Le SOE et les maquis (pages 88 à 90)
Pauline - Les maquis, c'était encore quelque chose de
très nouveau, ça n'avait jamais existé.
Henri - Il ne faut pas dire que ça n'avait jamais existé
: il y a eu des francs tireurs, en 1870, qui étaient des
maquisards...
P - Oui, mais les francs tireurs étaient des militaires, (H :
c'étaient des clandestins, quand même) alors que nous,
nous ne l'étions pas. Même aujourd'hui, la
résistance a gardé cette image : vu de
l'extérieur, ça ne faisait pas partie de l'armée,
cela ne faisait partie d'aucune chose officielle - sauf à la
fin, lorsque les F.F.I. (Forces françaises de
l'intérieur) sont passées sous le commandement du
général Koenig.
- quand vous dites « vu de l'extérieur », vous
voulez dire : du point de vue de l'armée ?
P - Du point de vue de l'armée, comme de tous les corps
constitués. Nous n'étions pas un corps constitué.
Nous avons été inventés avec un objectif
précis - « mettre le feu à l'Europe », au
moment du débarquement, comme disait Churchill - et puis quand
la guerre a été terminée, ça a cessé
d'exister !
Le S.O.E. s'est trouvé pendant longtemps... oublié. Il
l'est toujours, en Angleterre aussi. Vous savez que c'est la
première fois depuis la guerre que le S.O.E. a été
invité, en novembre dernier (1994) au Festival of Remembrance,
le festival de la mémoire ou du souvenir, auquel participent des
représentants des forces armées britanniques. J'ai
reçu une invitation pour cette commémoration qui a lieu
tous les 11 novembre, au Royal Albert Hall à Londres.
H - En Angleterre, dans la masse de la population, personne ne sait ce
que c'est, encore bien moins que nous en France (Pauline confirme).
- En France, il y a quand même... le souvenir des radios,
« Ici Londres », les parachutages...
H - En plus de ça, des gens ont vécu avec des gens du
S.O.E. En Loir-et-Cher, par exemple, il y a des gens qui ont
été dans le coup, ils savent ce qu'est le S.O.E.
P - Oui, mais pourquoi ? Parce qu'on avait l'Amicale (des anciens
combattants Nord-Indre et Vallée du Cher), parce qu'on a
parlé de nous.
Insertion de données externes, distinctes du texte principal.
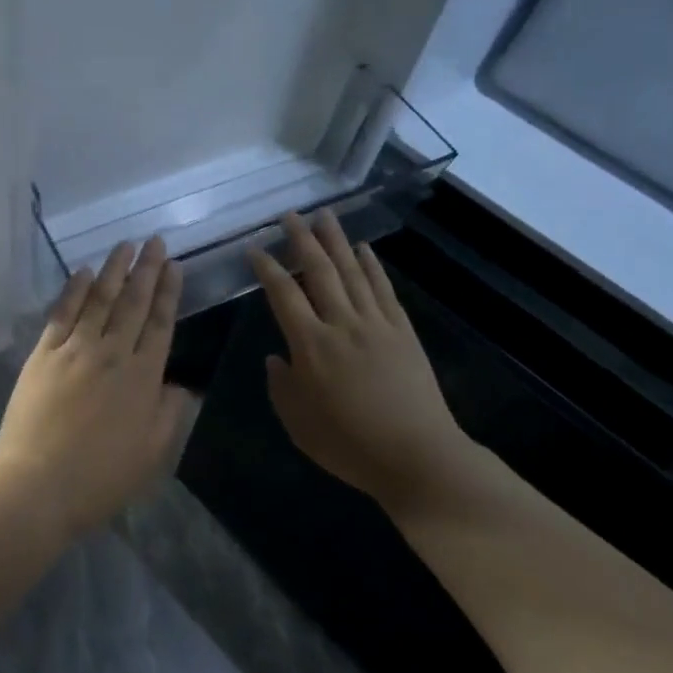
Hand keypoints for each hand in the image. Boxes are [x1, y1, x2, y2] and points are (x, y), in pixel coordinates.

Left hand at [0, 237, 188, 539]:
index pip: (161, 324)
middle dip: (147, 269)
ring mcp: (75, 349)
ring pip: (99, 299)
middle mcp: (112, 353)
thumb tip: (181, 384)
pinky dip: (73, 290)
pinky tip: (82, 271)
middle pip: (133, 302)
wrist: (38, 484)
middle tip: (156, 241)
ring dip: (113, 269)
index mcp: (143, 377)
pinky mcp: (44, 353)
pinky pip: (62, 313)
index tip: (175, 266)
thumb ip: (170, 413)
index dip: (169, 293)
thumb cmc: (100, 477)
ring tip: (126, 245)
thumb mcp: (153, 454)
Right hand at [248, 210, 471, 516]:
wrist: (417, 456)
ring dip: (337, 241)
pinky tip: (363, 249)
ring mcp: (376, 324)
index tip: (256, 248)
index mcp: (311, 345)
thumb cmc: (350, 445)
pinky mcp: (403, 331)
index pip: (284, 294)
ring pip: (352, 272)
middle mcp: (342, 324)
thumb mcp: (299, 424)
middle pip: (319, 271)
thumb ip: (281, 386)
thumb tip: (276, 358)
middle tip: (290, 215)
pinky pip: (384, 289)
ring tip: (324, 216)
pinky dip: (372, 265)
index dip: (268, 268)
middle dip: (302, 240)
Ce que j'essaie aussi de faire comprendre, c'est
que le S.O.E. n'a pas existé seulement dans un endroit. Vous
savez qu'il y a eu 92 réseaux S.O.E. en France,
créés entre 41 et 44. C'est grâce aux
réseaux développés au sud de la Loire que la
libération s'est faite dans cette zone sans que les
alliés aient besoin de traverser la Loire.
- Dans le rapport de force, cela a eu son importance...
P - Eisenhower et Montgomery ont dit, tout de suite après la
guerre, que cela avait épargné 15 divisions aux
Alliés.
H - Il y a eu les maquis de Bretagne qui ont fait un travail
considérable. Je ne parle pas des gros maquis : les gros maquis,
cela a été un désastre (...)
P - Il y a aussi une énorme différence entre un maquisard
et un soldat. A mon avis, vous ne pouvez pas faire d'un soldat un
maquisard.
Notre principale force - et c'est pour ça que j'étais
tellement en colère le jour où ils ont rassemblé
tout le monde à Valençay dans la forêt de
Gâtines - c'était de connaître notre terrain. Les
maquisards doivent savoir qu'ils ne peuvent pas se battre comme le font
les militaires qui se tirent dessus, essaient de gagner un terrain,
reviennent en arrière etc. La guérilla, ce n'est pas
ça du tout : vous les harcelez et vous vous retirez. Il ne faut
ni tenir le terrain, ni chercher l'affrontement.